Early drafts of the book apparently made direct references to Covid-19 that were later removed. This, to me, was a wise choice as it would have confused things, making it seem like more of direct commentary on the pandemic than it actually is. Covid-19 created a greater dependence on technology due to people being unable to leave their homes, which likely was a factor in Delillo deciding to write this. Much of the action is also confined to a single apartment. Though the characters are able to leave, they have no desire to. While reaction to major disaster is a part of the book, it’s not the main focus.
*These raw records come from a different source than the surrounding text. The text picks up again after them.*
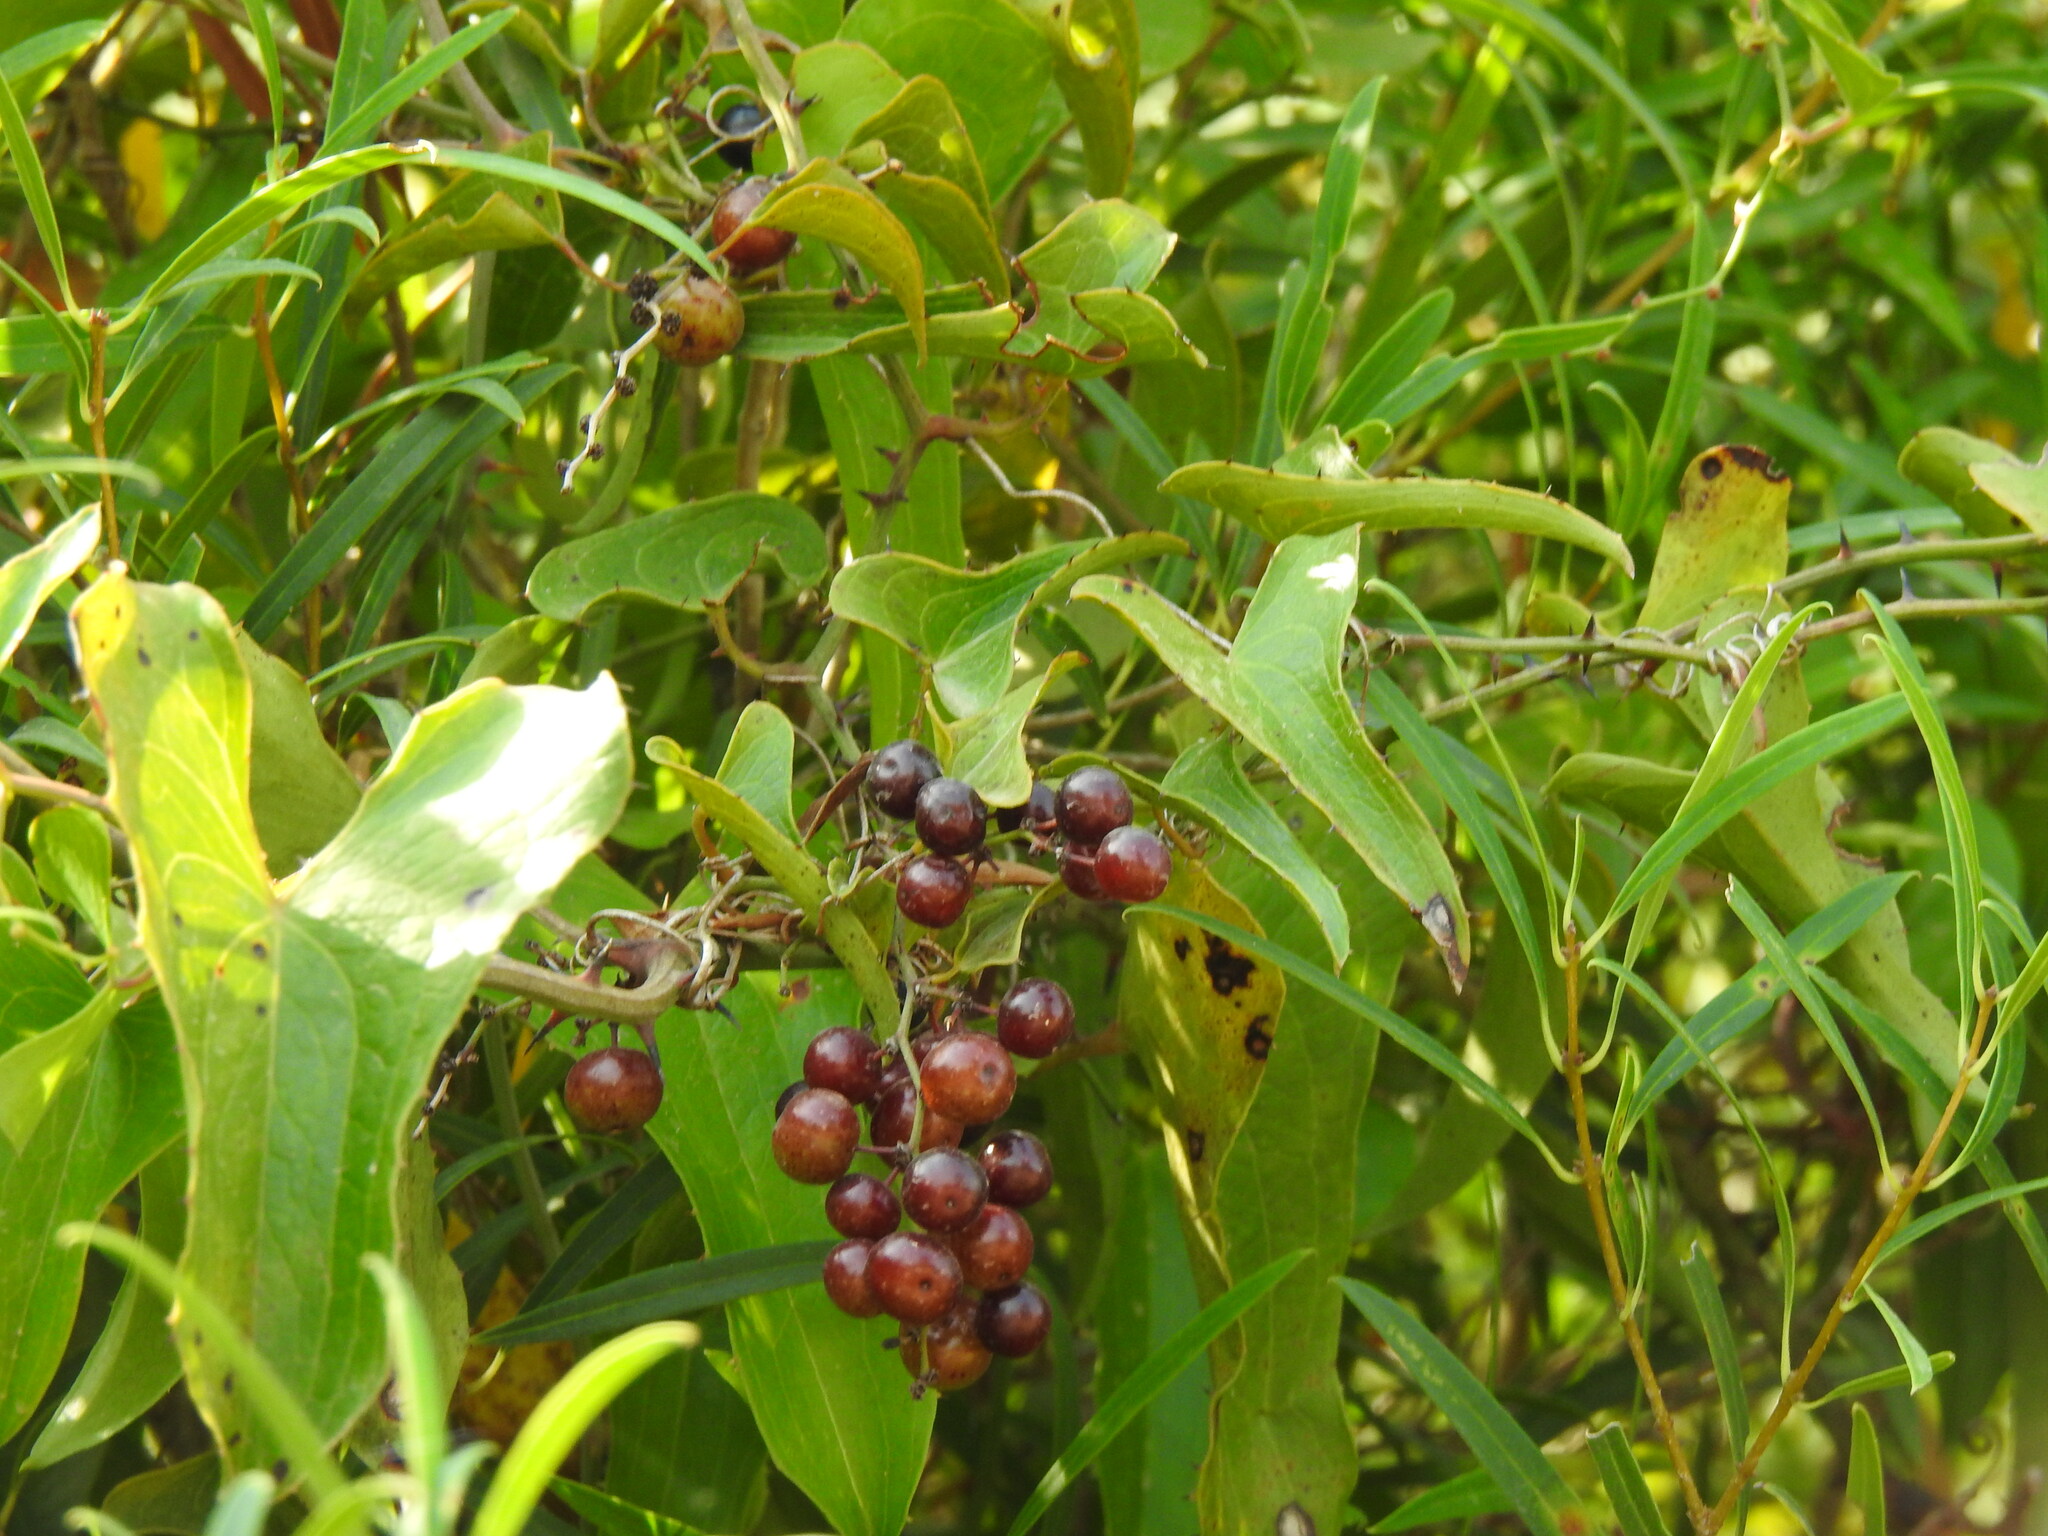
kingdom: Plantae
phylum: Tracheophyta
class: Liliopsida
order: Liliales
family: Smilacaceae
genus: Smilax
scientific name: Smilax aspera
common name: Common smilax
Despite its focus on American decadence, the style and structure of this book reminded me more of the works of French Noveau Roman authors such as Alain Robbe-Grillet and Marguerite Duras. The characters, plot (if it could be said to have one), and writing style are in service of Delillo’s vision of a post-internet consumerist world rather than vice versa. The result is a hazy, almost dreamlike experience.

However, reminding me of Duras and Robbe-Grillet did emphasize some of the weaknesses in this novel. Delillo, most of all, is engaging in a self-reflection of the themes of consumerism, American identity, and the relations between image and viewers explored in his prior works, even if he does not directly reference plots or characters from them. He does this in a way that I see readers who have read none of Delillo’s other work getting nothing out of this. The imagery and dialogue aren’t particularly striking, something Robbe-Grillet always accomplishes even when he’s being self-reflective or outright repulsive, and the use of constant rhetorical questions in the prose and dialogue give an air of unearned self-importance to it.

While an interesting addition to Don Delillo’s oeuvre, it’s also almost a literal footnote to his other books. A critic of Delillo’s once said that he believed that Delillo wrote critical theory essays disguised as stories. A book like this would do little to dissuade them.